• **What you need to do**:
Copy verbatim the block of lines in the entries below whose first line contains "Skener přístupnosti" and whose last line contains "stanie coś zmienić.". Leave out all other lines.

• **Extracted page text data**:
Segment Open

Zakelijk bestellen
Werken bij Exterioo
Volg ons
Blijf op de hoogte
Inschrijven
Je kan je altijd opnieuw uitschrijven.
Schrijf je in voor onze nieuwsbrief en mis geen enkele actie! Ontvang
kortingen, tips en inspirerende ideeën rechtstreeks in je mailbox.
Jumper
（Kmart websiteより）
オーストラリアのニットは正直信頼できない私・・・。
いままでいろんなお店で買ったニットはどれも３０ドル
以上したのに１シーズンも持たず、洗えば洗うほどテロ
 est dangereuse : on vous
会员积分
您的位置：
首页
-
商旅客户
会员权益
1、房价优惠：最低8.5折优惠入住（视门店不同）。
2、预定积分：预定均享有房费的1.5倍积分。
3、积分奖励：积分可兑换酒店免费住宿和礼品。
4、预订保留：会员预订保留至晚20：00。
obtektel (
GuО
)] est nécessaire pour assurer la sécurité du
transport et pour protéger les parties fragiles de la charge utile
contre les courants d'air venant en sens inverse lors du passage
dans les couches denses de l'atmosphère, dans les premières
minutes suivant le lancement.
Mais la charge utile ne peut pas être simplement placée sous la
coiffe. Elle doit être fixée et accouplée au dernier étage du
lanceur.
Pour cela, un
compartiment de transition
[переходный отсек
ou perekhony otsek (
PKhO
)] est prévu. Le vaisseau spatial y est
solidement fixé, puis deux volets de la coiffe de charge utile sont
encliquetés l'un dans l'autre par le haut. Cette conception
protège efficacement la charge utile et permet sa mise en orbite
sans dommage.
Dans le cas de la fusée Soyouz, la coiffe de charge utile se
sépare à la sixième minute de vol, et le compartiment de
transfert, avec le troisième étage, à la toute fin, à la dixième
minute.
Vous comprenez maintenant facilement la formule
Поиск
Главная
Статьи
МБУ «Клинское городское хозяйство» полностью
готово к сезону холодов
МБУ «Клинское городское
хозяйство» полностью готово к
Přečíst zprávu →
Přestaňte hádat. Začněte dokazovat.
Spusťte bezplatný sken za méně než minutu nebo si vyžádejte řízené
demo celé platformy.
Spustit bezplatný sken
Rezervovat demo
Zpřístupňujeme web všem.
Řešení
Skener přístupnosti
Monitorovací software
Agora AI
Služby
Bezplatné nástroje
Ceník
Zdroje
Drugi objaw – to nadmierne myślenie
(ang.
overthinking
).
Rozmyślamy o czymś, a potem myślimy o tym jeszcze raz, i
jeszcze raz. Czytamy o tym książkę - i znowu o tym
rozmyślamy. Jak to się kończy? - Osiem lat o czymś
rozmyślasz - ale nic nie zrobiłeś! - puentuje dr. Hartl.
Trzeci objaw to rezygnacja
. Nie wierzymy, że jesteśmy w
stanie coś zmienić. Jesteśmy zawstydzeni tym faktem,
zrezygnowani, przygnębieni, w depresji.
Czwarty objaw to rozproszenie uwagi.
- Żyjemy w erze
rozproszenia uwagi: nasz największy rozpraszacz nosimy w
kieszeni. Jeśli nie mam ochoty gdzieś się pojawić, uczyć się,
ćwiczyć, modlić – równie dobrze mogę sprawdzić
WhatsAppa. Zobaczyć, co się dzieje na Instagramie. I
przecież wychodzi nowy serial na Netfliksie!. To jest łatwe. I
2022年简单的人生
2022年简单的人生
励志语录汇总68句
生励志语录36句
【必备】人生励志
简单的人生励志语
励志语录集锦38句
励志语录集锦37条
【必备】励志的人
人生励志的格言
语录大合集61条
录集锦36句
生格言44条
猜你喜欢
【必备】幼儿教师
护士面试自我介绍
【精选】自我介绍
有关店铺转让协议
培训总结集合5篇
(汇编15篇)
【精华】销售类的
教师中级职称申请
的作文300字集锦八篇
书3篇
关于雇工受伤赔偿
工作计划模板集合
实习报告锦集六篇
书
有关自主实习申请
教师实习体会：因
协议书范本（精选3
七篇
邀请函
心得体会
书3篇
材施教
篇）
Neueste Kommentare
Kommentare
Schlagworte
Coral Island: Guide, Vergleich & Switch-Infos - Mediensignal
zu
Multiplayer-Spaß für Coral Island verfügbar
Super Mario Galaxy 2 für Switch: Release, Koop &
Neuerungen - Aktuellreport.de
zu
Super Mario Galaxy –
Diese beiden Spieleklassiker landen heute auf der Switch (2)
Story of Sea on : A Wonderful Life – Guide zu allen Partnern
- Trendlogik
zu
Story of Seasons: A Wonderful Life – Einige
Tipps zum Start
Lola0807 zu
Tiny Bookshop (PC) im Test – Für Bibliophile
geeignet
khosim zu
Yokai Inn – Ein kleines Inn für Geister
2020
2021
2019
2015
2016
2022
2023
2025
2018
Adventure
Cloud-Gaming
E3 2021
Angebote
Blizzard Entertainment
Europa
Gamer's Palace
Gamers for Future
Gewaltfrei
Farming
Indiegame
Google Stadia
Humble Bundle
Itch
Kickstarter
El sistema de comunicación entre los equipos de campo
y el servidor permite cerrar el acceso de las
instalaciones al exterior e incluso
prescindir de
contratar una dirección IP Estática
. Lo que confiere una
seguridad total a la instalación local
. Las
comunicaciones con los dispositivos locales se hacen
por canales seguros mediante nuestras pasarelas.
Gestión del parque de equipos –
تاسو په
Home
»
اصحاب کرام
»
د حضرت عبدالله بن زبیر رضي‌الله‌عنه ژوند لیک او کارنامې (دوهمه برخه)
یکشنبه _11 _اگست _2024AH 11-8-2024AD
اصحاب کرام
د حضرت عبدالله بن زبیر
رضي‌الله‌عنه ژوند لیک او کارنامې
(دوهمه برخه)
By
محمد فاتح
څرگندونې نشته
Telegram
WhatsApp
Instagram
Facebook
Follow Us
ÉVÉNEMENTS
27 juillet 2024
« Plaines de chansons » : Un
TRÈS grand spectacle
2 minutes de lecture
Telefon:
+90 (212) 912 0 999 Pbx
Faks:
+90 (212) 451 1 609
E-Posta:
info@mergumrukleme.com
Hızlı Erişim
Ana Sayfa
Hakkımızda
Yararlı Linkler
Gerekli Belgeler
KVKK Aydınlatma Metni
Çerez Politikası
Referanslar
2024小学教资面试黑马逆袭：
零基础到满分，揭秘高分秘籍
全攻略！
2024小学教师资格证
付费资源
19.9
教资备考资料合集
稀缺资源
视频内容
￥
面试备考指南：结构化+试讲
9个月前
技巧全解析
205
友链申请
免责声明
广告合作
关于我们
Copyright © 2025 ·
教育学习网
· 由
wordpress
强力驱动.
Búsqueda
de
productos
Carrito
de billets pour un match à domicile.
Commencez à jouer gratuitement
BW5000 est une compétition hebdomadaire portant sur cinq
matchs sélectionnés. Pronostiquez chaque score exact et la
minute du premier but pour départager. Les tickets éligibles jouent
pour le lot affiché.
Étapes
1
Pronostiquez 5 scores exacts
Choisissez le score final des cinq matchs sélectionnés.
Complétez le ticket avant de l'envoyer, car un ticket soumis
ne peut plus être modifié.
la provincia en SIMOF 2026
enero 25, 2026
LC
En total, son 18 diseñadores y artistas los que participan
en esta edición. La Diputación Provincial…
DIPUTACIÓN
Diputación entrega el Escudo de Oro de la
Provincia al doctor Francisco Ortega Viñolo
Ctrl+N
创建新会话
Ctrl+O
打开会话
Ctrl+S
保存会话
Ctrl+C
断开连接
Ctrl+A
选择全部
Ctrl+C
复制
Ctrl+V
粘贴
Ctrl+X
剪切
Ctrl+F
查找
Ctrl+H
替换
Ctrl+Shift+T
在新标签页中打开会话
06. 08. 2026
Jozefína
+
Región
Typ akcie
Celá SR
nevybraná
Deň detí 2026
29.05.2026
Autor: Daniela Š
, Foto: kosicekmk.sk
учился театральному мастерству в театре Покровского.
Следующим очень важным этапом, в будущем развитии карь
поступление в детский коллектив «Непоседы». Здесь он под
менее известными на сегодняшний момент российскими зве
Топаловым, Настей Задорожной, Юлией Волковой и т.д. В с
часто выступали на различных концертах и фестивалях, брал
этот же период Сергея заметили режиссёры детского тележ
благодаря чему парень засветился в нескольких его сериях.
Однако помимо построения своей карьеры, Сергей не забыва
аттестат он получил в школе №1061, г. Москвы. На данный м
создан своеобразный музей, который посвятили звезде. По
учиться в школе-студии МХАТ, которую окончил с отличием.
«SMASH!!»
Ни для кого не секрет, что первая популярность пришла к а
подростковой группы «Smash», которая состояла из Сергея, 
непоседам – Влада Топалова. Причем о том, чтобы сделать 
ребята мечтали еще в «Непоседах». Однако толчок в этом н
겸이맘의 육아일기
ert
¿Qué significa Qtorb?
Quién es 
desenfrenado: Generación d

Segment Closed

• **Written solution**:
Skener přístupnosti
Monitorovací software
Agora AI
Služby
Bezplatné nástroje
Ceník
Zdroje
Drugi objaw – to nadmierne myślenie
(ang.
overthinking
).
Rozmyślamy o czymś, a potem myślimy o tym jeszcze raz, i
jeszcze raz. Czytamy o tym książkę - i znowu o tym
rozmyślamy. Jak to się kończy? - Osiem lat o czymś
rozmyślasz - ale nic nie zrobiłeś! - puentuje dr. Hartl.
Trzeci objaw to rezygnacja
. Nie wierzymy, że jesteśmy w
stanie coś zmienić. Jesteśmy zawstydzeni tym faktem,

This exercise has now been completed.